Collage by Jaimee Lee Haddad
Parliament passed on July 31 the long-stalled bank resolution law, after months of bickering in the Finance and Budget Committee’s subcommittee. The main issue: The dissatisfaction of central bank governor Karim Souaid with the composition of the Higher Banking Authority – the body that will oversee the sector’s restructuring – and a matter on which a compromise was eventually reached.
The main goal of the law is to tackle Lebanon's six-year-long banking crisis. Until now, the country’s near-bankrupt banks have limped along like a ‘zombie’ sector, all while illegally trapping people’s deposits.
The economic meltdown of 2019 wasn’t just one crisis; it was three at once: a currency collapse, a sovereign debt default, and a banking crisis, all feeding off each other.
The new bank resolution law is one of the IMF’s key conditions for a rescue package. That deal, if it happens, would act like a seal of approval to unlock more international funding — something Lebanon has been denied for years because of corruption and financial mismanagement.
So, what’s actually in this new law? And why does it matter? We break it down for you with the help of financial analyst Mike Azar.

What does “bank restructuring” even mean?
In short, it’s about trying to bring both individual institutions and the entire financial system back to life, solvency and profitability. That usually involves:
- Consolidating the banks that can still be saved and strengthening the overall operating environment of the sector.
- Shutting down the ones that are insolvent (and beyond repair) through resolution measures.
It’s not quick or easy. The process needs new laws, serious institutional reforms, and a full plan for liquidations, mergers, and recapitalization. In practice, it often means a much smaller banking system sector, and big shakeups in who owns what.

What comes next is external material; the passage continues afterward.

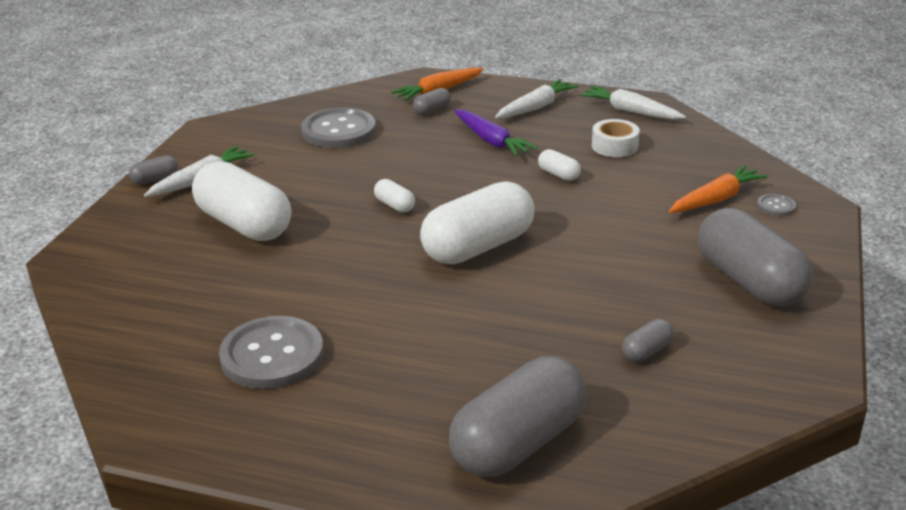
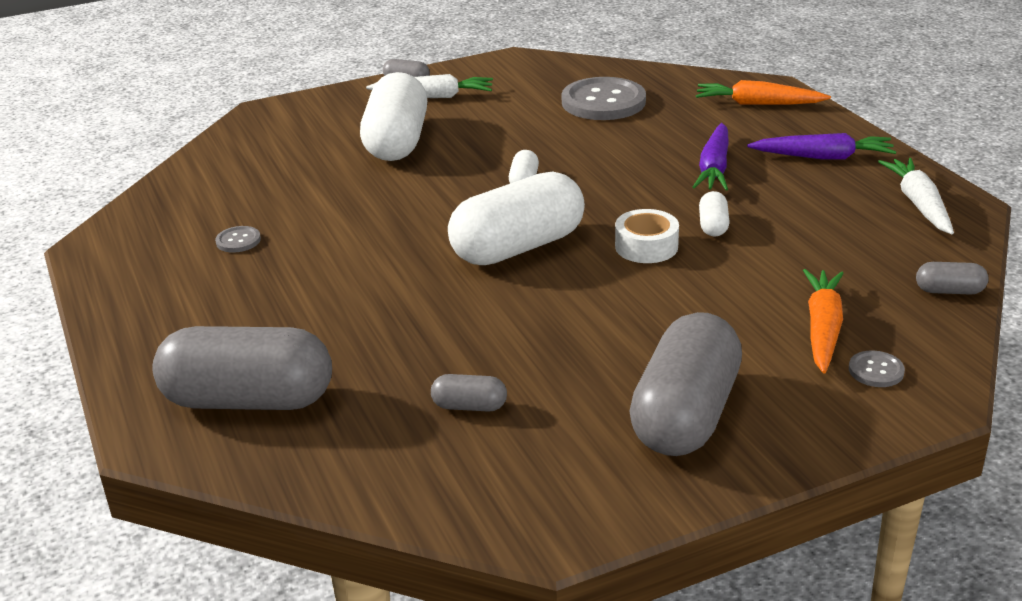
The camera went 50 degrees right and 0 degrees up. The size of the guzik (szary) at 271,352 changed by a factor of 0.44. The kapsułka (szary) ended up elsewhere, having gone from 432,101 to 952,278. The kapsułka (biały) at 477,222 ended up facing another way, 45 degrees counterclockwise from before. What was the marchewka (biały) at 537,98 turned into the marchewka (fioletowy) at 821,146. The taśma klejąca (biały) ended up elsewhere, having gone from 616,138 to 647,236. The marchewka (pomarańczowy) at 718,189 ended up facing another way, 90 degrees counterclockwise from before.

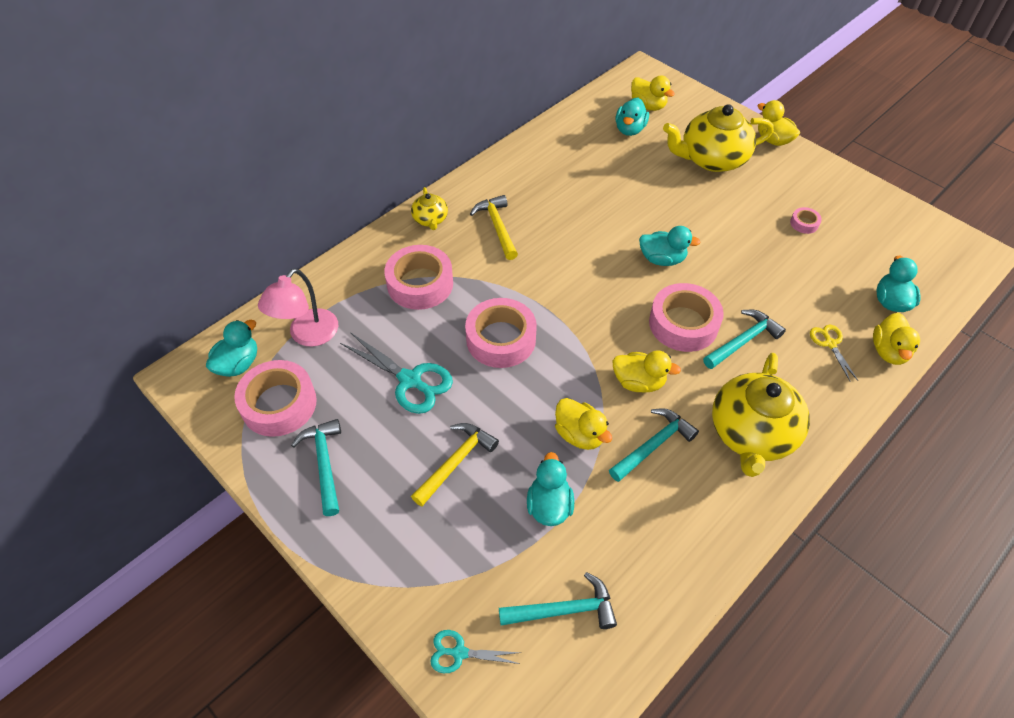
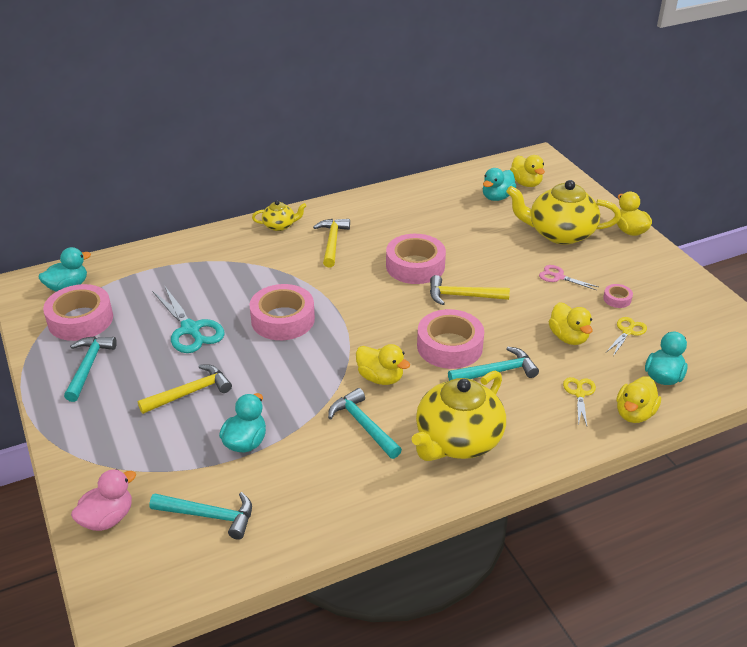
The camera went 20 degrees right and 15 degrees down. The second view lost the lampka (różowy) at 298,307. The taśma klejąca (różowy) ended up elsewhere, having gone from 418,277 to 416,259. The imbryk (żółty) at 429,208 ended up facing another way, 105 degrees counterclockwise from before. Where the nożyczki (turkusowy) stood at 475,651, the kaczka (różowy) came to stand at 103,500. The kaczka (żółty) ended up elsewhere, having gone from 583,424 to 570,323. The młotek (turkusowy) at 654,445 ended up facing another way, 105 degrees counterclockwise from before. Where the kaczka (turkusowy) stood at 670,246, the młotek (żółty) came to stand at 470,290. The second view gained the nożyczki (różowy) at 569,277. The second view gained the nożyczki (żółty) at 626,336.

What does Lebanon’s bank resolution law entail?
The law basically sets the rules for how Lebanon will deal with its failing banks. Here’s how it works:
Check-up time: Each bank will get its financial situation examined by an independent evaluator chosen by the BDL’s Banking Control Commission (BCC), the watchdog that oversees banks, money dealers, and financial firms.
Based on these evaluations, the BCC will issue recommendations to the Higher Banking Authority (HBA), which will then decide the fate of each bank under two possible scenarios:
- Liquidation of non-viable banks: If a bank is found to be beyond saving, the BCC will recommend its liquidation. This means closing the institution and all its branches, selling off its assets, and using the money raised to pay back as much of its debts as possible. A liquidation manager will oversee the process and creditors — including depositors — will receive whatever portion of their funds can be recovered from the liquidation
- Restructuring of salvageable banks: If a bank is considered capable of survival, the BCC will recommend restructuring. This can involve several tools: a bail-in (where the bank’s debt is converted into equity shares), mergers with other institutions, the sale of some of its assets, or splitting up the bank to preserve the parts that are still viable

Does the law really deliver and meet IMF standards?
Experts say the law is solid when it comes to laying out a framework. The IMF, which stepped in during the drafting process to suggest changes, welcomed the law’s adoption after years of delays. But a closer look shows that while some of the IMF’s comments were incorporated, several key ones were left out.
One key omission concerns the powers granted to bank creditors and shareholders against HBA decisions. In the current version of the law, Article 31 guarantees the right of appeal against resolution and liquidation decisions. This means they can still file lawsuits or pursue administrative measures that could stall or even block what’s supposed to be a fast-moving resolution process.
The IMF deemed it appropriate to reintroduce a provision to prevent any form of obstruction or dilatory maneuver, by limiting such appeals to a simple legal review without allowing judges to intervene on technical assessments or substantive judgments — this was, however, not incorporated in the final version.
These loopholes leave Lebanon’s law out of step with international standards.

What’s the difference between the banking restructuring and the gap resolution law?
The bank resolution law sets the legal framework for restructuring Lebanon’s banking sector and sets up the body in charge of making it happen. But the most contentious questions remain: how to divide up the financial sector’s estimated $80 billion in losses, how depositors will be treated and how much money they can hope to recover, and what happens to bank shareholders.
All of those questions are pushed to the forthcoming gap resolution law, a separate piece of legislation that is yet to be drafted.
In reality, this means the bank resolution law won’t actually kick in until the gap resolution law is enacted.